Having become the new regulator of the non-banking financial market, the National Bank has identified one of its priorities to update the outdated legislation that meets neither the needs of market participants, nor the request of consumers of these services.
The new law changes a whole range of requirements for licensing insurers, assessing their solvency and liquidity, corporate governance and risk management, company termination and transfer of insurance portfolio, etc.
New requirements for insurers to enter the market
First, insurers must have transparent ownership structures, disclose information about all owners of significant participation and key members of the company. Founders and owners are required to have an impeccable business reputation, as well as a satisfactory financial and property situation. The National Bank will carry out the obligatory approval of the owners of substantial participation.
Secondly, when registering, insurance companies will have to provide business plans for three years.
Thirdly, requirements have been introduced for the corporate governance system of the company (in particular, the work of the council and the board). They will be proportional, that is, they will depend on the importance of the company (for large institutions – more requirements).
The law enhances the role and importance of the professional activities of those responsible for the performance of key functions (risk management, compliance, internal audit and actuarial function). In particular, the new actuarial function should be able to adequately and independently assess and advise on technical reserves, the underwriting process and the insurer’s pricing policy.
In addition, insurance executives and those responsible for key functions must meet the qualifications for professional suitability and business reputation. The National Bank will coordinate their appointment to positions. It is also expected that the National Bank will assess the collective suitability of members of the supervisory board or the executive body of the insurer.
Fourth, the law establishes a differentiated approach to the minimum size of the authorized capital of insurers: UAH 32 million for non-life insurers and UAH 48 million for life insurance companies, insurers licensed for classes of liability insurance, loans, sureties and insurance activities reinsurance.
New requirements for the solvency of insurers
Insurers will comply with solvency capital and minimum capital requirements.

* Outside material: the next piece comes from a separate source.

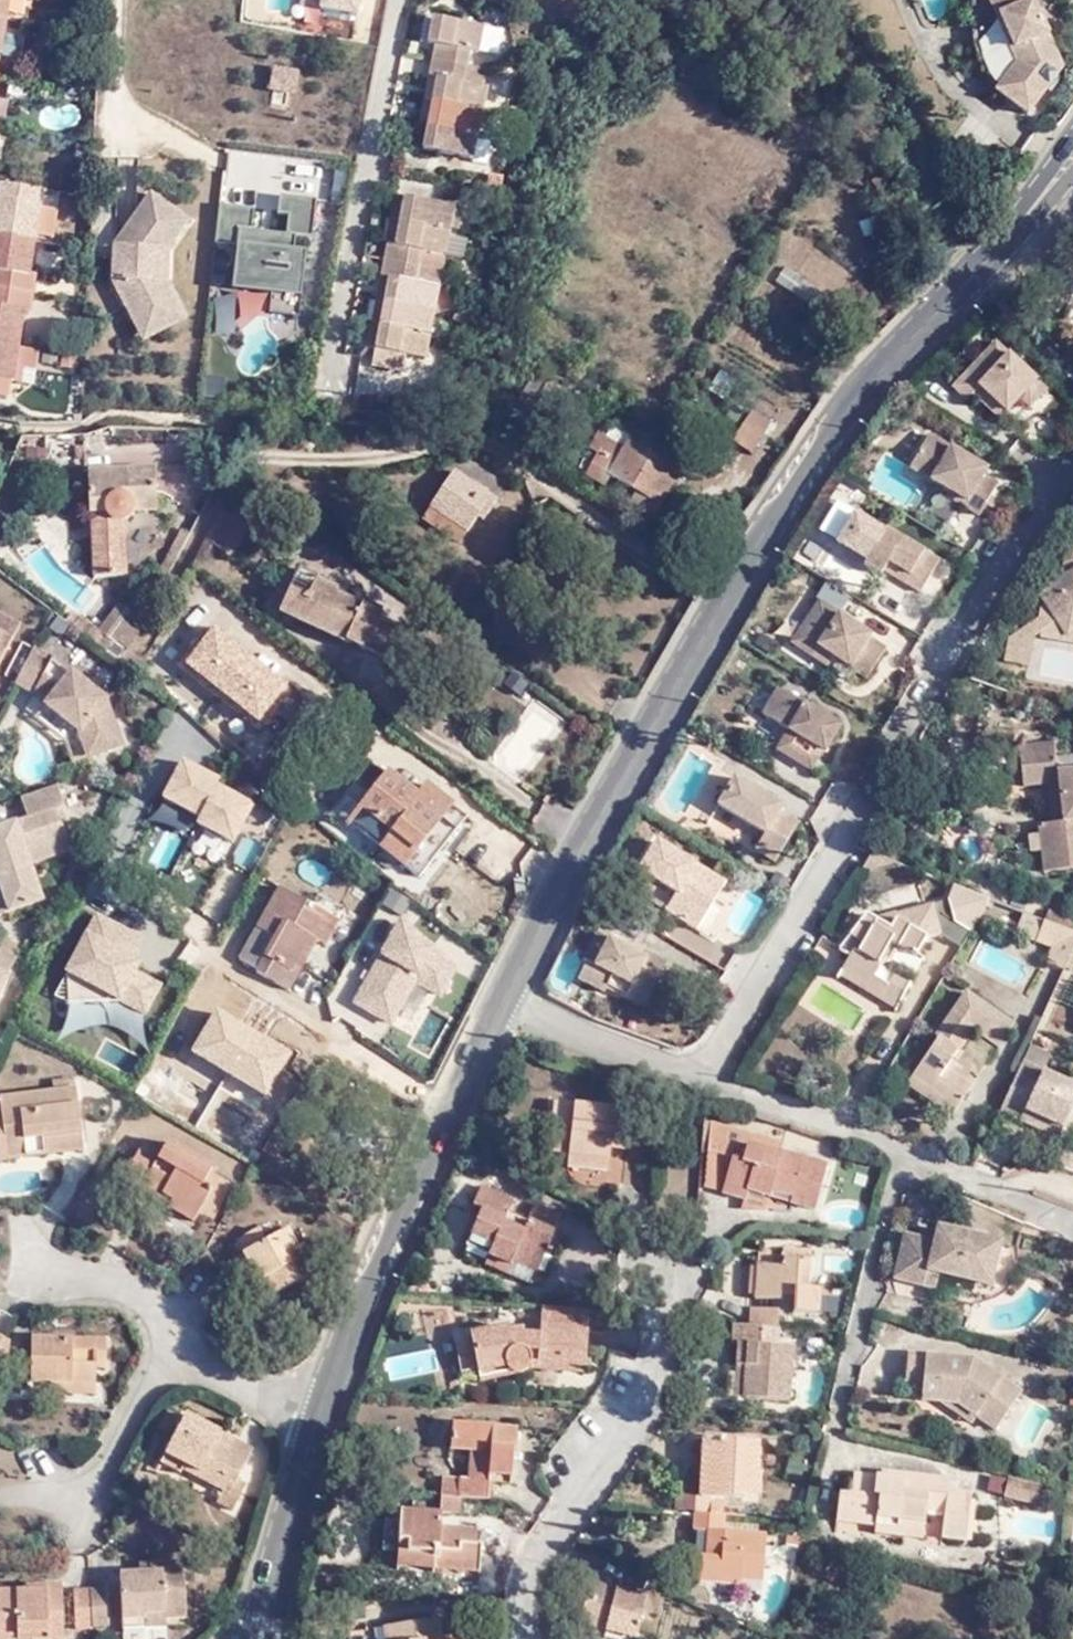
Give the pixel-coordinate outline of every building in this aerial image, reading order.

At the same time, the law establishes two different approaches to solvency requirements – simplified (Solvency I) and basic (Solvency II). In particular, the basic approach will be applied to life insurers, companies with licenses for classes of liability insurance, loans, sureties and large insurance companies.
The new capital requirements will be introduced in stages. For the first three years after the introduction of the new law, all insurers will have to meet the solvency requirements under the simplified approach.

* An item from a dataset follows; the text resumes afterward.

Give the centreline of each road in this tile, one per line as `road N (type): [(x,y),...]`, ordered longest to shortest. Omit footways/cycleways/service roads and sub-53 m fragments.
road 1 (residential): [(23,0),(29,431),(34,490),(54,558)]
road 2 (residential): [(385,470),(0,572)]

Flexible approaches to insurance licensing
The new law allows insurance companies to obtain just one license instead of a whole number for each separate type of service. Thus, according to international practice, the National Bank will move from licensing certain types of insurance to licensing by class.
Also, the insurance company will be able to change the scope of the license – add new classes or, on the contrary, reduce the scope of the license. The law distinguishes five classes within the framework of life insurance (life) and 18 classes in the direction of non-life insurance.

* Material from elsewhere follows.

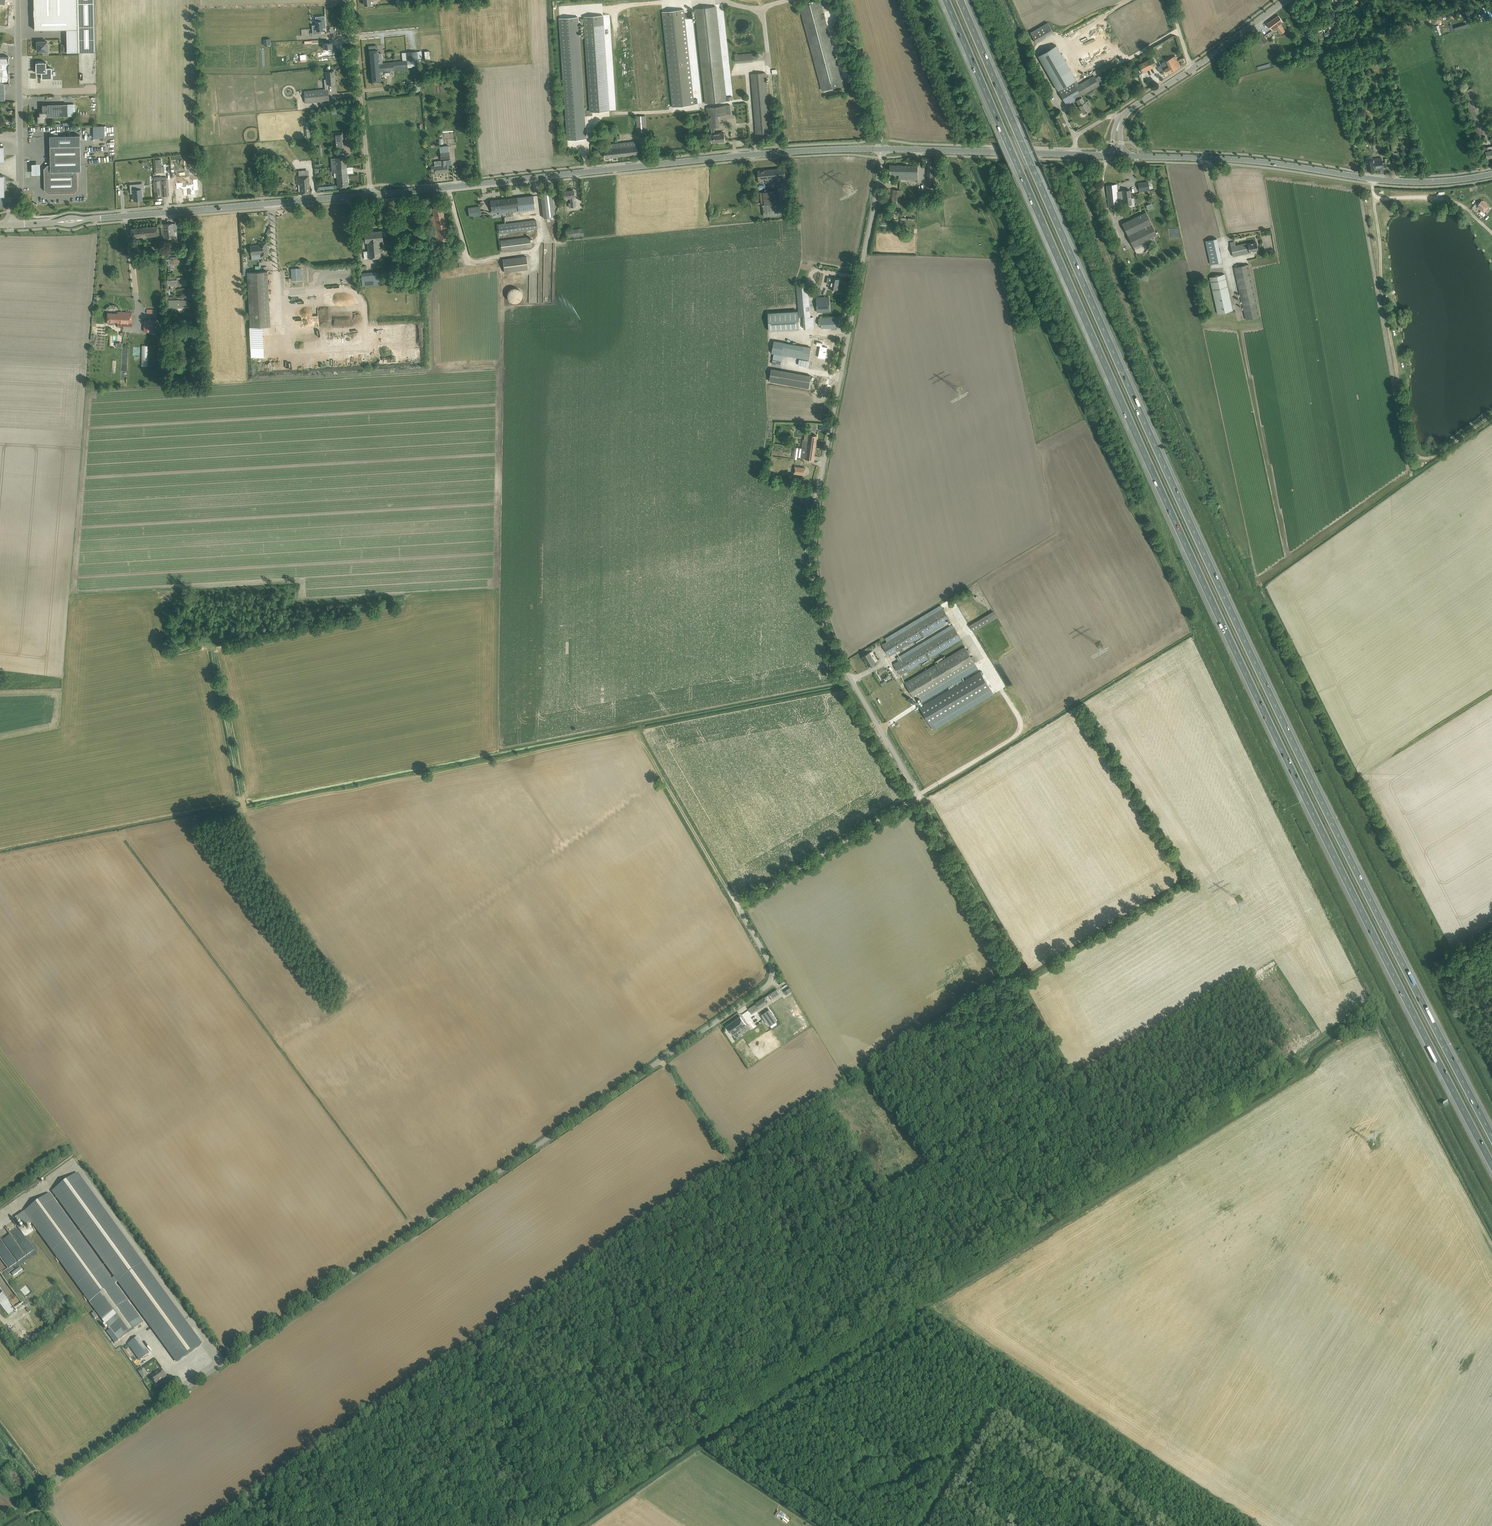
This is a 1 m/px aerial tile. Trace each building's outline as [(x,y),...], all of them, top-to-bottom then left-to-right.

However, companies will not be able to combine life and non-life insurance services.
In BMG you can order a service for: setting up an insurance company, licensing insurance activities, obtaining an insurance license.
For the first time, there will be clear requirements for insurance intermediaries
The settlement of this issue is important primarily from the point of view of protecting the interests of consumers of services. Thus, the new law provides for the obligatory registration of intermediaries in a single register, establishes requirements for their training and level of competence, avoiding conflicts of interest, expanding the list of information that is disclosed to the consumer, etc.
Transparent conditions for the termination of activities of insurers
For the first time, an effective and clear mechanism for the termination of the activities of insurers will appear in the Ukrainian legislation.
Exit from the market can be both voluntary (due to reorganization, transfer of the insurance portfolio, liquidation, etc.), and compulsory. Actually, the law clearly established the grounds for classifying an insurance company as insolvent and for compulsory revocation of a license. It also provides for the possibility of introducing a temporary administration to the insurance company to protect the interests of clients.
The new edition of the Law of Ukraine “On Insurance” comes into force the next day after publication and is fully enacted two years later.